Laine, who proves to be a reliable utility man (playing various guitars, bass, keys, and even a touch of harmonica), first steps forth on “Spirits of Ancient Egypt.” In fact, those back-to-back numbers come early in the set and represent probably the only bit of flawed pacing to be found. Two non-Macca tracks only four songs into the show? Weird choice, but maybe he felt it was necessary to cue the audience right away that he wasn’t going to be the center of attention the whole way through. After all, McCartney’s vision for Wings was for it to function as a true band, despite the frequent lineup changes.
Versatility abounds, ranging from the ‘30s-style pop of “You Gave Me the Answer” to heavy thumpers like “Letting Go” and Denny Laine’s “Time to Hide” (always a highlight of Speed of Sound, but even better here). The pyrotechnics and lasers of “Live and Let Die” look downright primitive compared to the extravaganzas audiences see these days during that song. The four-piece horn section adds immeasurably to the proceedings (Thaddeus Richard occasionally steals the show with his terrific soprano sax soloing). McCartney is in prime form, visibly ecstatic most of the time as he throws everything he has into the performance.
Not relying on Beatles material even for the two encores, he and the band rock out on “Hi, Hi, Hi” and a song whose studio version has yet to surface commercially even today: “Soily.” It’s safe to assume most of the audience was unfamiliar with this slab of hard rock (scoff if you must, but to my ears this is authentic rock), yet it brings the house down just the same.
Rockshow has been remastered from the original 35mm negatives and remixed in 5.1 DTS-HD MA surround sound. It’s framed at 1.78:1, presumably approximating the framing of the original theatrical release. The transfer is very good considering the inconsistencies of the source materials. This was 1976 and shooting film in a dark, cavernous arena simply did not produce the same results as what we’re accustomed to today. Some footage is startlingly sharp, while other shots (especially medium and wide shots) are soft to varying degrees. The lighting is kind of drab and dull by modern standards, but it’s never difficult to see exactly what the musicians are doing.

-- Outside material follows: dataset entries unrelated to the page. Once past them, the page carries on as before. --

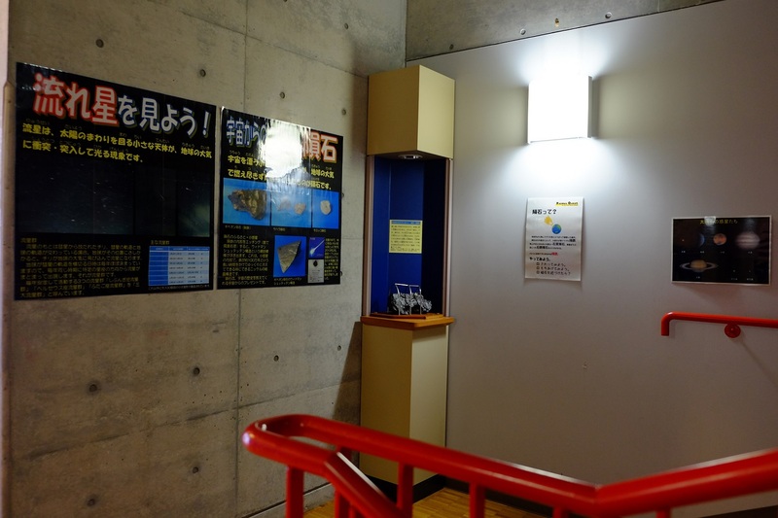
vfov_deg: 47.9
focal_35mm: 27
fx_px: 583
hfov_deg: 67.4
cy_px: 259
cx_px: 389
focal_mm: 18
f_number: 2.8
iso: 800
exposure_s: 1/10
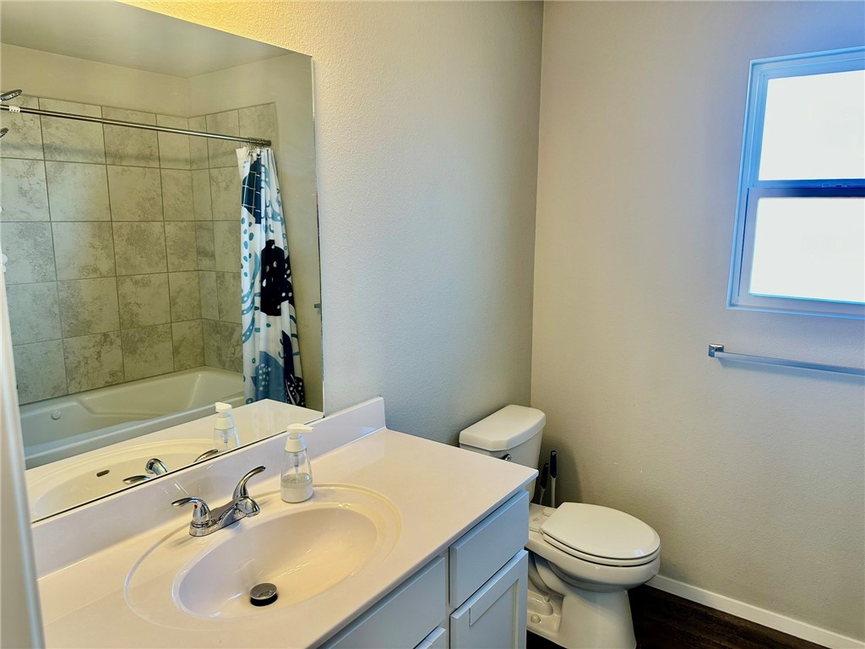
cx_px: 432
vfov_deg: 56.8
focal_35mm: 24
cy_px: 324
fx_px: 600
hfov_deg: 71.6
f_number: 1.78
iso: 160
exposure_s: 1/120
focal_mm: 6.86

The 5.1 DTS-HD Master Audio soundtrack is killer. McCartney’s vocals sound great, with a little variation in fidelity amongst the many songs. On “Maybe I’m Amazed,” for example, his voice sounds just a tad overdriven. I’m guessing minor issues like this, rare though they are, stem from issues with the source recordings rather than any mastering error. The bass sounds deep and resonant, as do the drums. The surrounds are basically filled with audience noise, the levels of which, of course, reflects the audience’s enthusiasm for whatever’s going on at a particular moment.
Don’t expect much out of the single special feature. There’s a ten minute featurette called “A Very Lovely Party,” essentially several minutes of behind-the-scenes footage (mostly silent) and some fan reactions filmed as audiences were exiting. Included among this is some footage of Dan Aykroyd onstage, as well as John Belushi doing his Joe Cocker impersonation (sadly without audio). Looked like some sort of private event (of which I wish we could’ve seen more). The disc is stored in a cardboard pocket in the back of the digibook package. A new essay by Paul Gambaccini is included in the book.
Needless to say, Rockshow is heartily recommended to all McCartney fans.